Excerpt ▸
☆ ☆ ☆

If anything in general can be said about the philosophical beliefs of Socrates, it is that he was morally, intellectually, and politically at odds with his fellow Athenians. When he is on trial for heresy and corrupting the minds of the youth of Athens, he uses his method of elenchos to demonstrate to the jurors that their moral values are wrong-headed. He tells them they are concerned with their families, careers, and political responsibilities when they ought to be worried about the "welfare of their souls." Socrates' belief in the immortality of the soul, and his conviction that the gods had singled him out as a divine emissary seemed to provoke, if not ridicule, at least annoyance. Socrates also questioned the Sophistic doctrine that arete (virtue) can be taught. He liked to observe that successful fathers (such as the prominent military general Pericles) did not produce sons of their own quality. Socrates argued that moral excellence was more a matter of divine bequest than parental nurture. This belief may have contributed to his lack of anxiety about the future of his own sons.

Socrates frequently says his ideas are not his own, but his teachers'. He mentions several influences: Prodicus the rhetor and Anaxagoras the scientist. Perhaps surprisingly, Socrates claims to have been deeply influenced by two women besides his mother: he says that Diotima, a witch and priestess from Mantinea, taught him all he knows about eros, or love; and that Aspasia, the mistress of Pericles, taught him the art of rhetoric.[17] John Burnet argued that his principal teacher was the Anaxagorean Archelaus but his ideas were as Plato described them; Eric A. Havelock, on the other hand, considered Socrates' association with the Anaxagoreans to be evidence of Plato's philosophical separation from Socrates.

Socratic Paradoxes

Many of the beliefs traditionally attributed to the historical Socrates have been characterized as "paradoxal" because they seem to conflict with common sense. The following are among the so-called Socratic Paradoxes:[18]

  • No one desires evil.
  • No one errs or does wrong willingly or knowingly.
  • Virtue - all virtue - is knowledge.
  • Virtue is sufficient for happiness.

The phrase Socratic paradox can also refer to a self-refential paradox, originating in Socrates' phrase, "I know that I know nothing" [19]


Socrates often said his wisdom was limited to an awareness of his own ignorance. Socrates believed wrongdoing was a consequence of ignorance and those who did wrong knew no better. The one thing Socrates consistently claimed to have knowledge of was "the art of love" which he connected with the concept of "the love of wisdom", i.e., philosophy. He never actually claimed to be wise, only to understand the path a lover of wisdom must take in pursuing it. It is debatable whether Socrates believed humans (as opposed to gods like Apollo) could actually become wise. On the one hand, he drew a clear line between human ignorance and ideal knowledge; on the other, Plato's Symposium (Diotima's Speech) and Republic (Allegory of the Cave) describe a method for ascending to wisdom.

☆ ☆ ☆

Task input ▸

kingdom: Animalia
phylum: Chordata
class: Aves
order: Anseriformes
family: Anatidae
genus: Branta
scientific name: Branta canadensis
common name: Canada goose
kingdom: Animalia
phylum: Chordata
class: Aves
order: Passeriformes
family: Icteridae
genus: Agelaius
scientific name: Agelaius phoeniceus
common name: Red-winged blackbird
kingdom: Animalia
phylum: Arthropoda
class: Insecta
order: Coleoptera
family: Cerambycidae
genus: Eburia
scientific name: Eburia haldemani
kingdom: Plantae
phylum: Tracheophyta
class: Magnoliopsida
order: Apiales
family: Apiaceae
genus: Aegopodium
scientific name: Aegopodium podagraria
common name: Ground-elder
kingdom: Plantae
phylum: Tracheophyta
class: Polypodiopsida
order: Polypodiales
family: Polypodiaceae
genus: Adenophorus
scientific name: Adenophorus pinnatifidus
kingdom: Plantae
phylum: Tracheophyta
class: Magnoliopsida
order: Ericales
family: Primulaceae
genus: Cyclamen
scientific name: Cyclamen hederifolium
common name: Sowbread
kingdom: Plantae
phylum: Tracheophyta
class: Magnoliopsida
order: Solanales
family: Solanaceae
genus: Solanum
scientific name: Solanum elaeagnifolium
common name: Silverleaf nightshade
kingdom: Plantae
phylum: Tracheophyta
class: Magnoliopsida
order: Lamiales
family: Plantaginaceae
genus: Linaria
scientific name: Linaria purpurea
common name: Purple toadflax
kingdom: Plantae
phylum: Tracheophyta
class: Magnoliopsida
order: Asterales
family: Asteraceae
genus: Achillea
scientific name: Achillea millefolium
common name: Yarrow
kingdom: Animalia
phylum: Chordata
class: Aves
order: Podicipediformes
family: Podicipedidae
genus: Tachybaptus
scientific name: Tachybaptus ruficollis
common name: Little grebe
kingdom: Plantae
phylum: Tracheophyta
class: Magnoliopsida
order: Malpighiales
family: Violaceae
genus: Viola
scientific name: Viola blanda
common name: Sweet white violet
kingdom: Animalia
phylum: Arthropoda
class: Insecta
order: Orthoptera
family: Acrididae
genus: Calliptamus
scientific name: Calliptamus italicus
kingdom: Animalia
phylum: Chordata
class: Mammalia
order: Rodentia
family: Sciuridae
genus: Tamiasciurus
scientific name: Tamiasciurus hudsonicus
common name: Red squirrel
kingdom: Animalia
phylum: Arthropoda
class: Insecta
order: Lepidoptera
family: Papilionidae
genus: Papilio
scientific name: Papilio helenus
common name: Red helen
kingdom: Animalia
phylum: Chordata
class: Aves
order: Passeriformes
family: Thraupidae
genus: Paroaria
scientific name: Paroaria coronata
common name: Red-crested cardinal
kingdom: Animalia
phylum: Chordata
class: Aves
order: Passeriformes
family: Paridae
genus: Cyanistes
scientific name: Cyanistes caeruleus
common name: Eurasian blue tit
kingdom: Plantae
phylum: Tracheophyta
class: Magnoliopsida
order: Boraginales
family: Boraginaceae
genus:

☆ ☆ ☆

Short exercise 1 ▸ List every belief that the passage on Socrates names as one of the Socratic Paradoxes.
Short exercise 2 ▸ Quote the stretch of the rows from the line containing "order: Lamiales" through the line containing "scientific name: Calliptamus italicus".
The passage on Socrates and the rows are unrelated material.

Written answer 1 ▸
- No one desires evil.
- No one errs or does wrong willingly or knowingly.
- Virtue - all virtue - is knowledge.
- Virtue is sufficient for happiness.

Written answer 2 ▸
order: Lamiales
family: Plantaginaceae
genus: Linaria
scientific name: Linaria purpurea
common name: Purple toadflax
kingdom: Plantae
phylum: Tracheophyta
class: Magnoliopsida
order: Asterales
family: Asteraceae
genus: Achillea
scientific name: Achillea millefolium
common name: Yarrow
kingdom: Animalia
phylum: Chordata
class: Aves
order: Podicipediformes
family: Podicipedidae
genus: Tachybaptus
scientific name: Tachybaptus ruficollis
common name: Little grebe
kingdom: Plantae
phylum: Tracheophyta
class: Magnoliopsida
order: Malpighiales
family: Violaceae
genus: Viola
scientific name: Viola blanda
common name: Sweet white violet
kingdom: Animalia
phylum: Arthropoda
class: Insecta
order: Orthoptera
family: Acrididae
genus: Calliptamus
scientific name: Calliptamus italicus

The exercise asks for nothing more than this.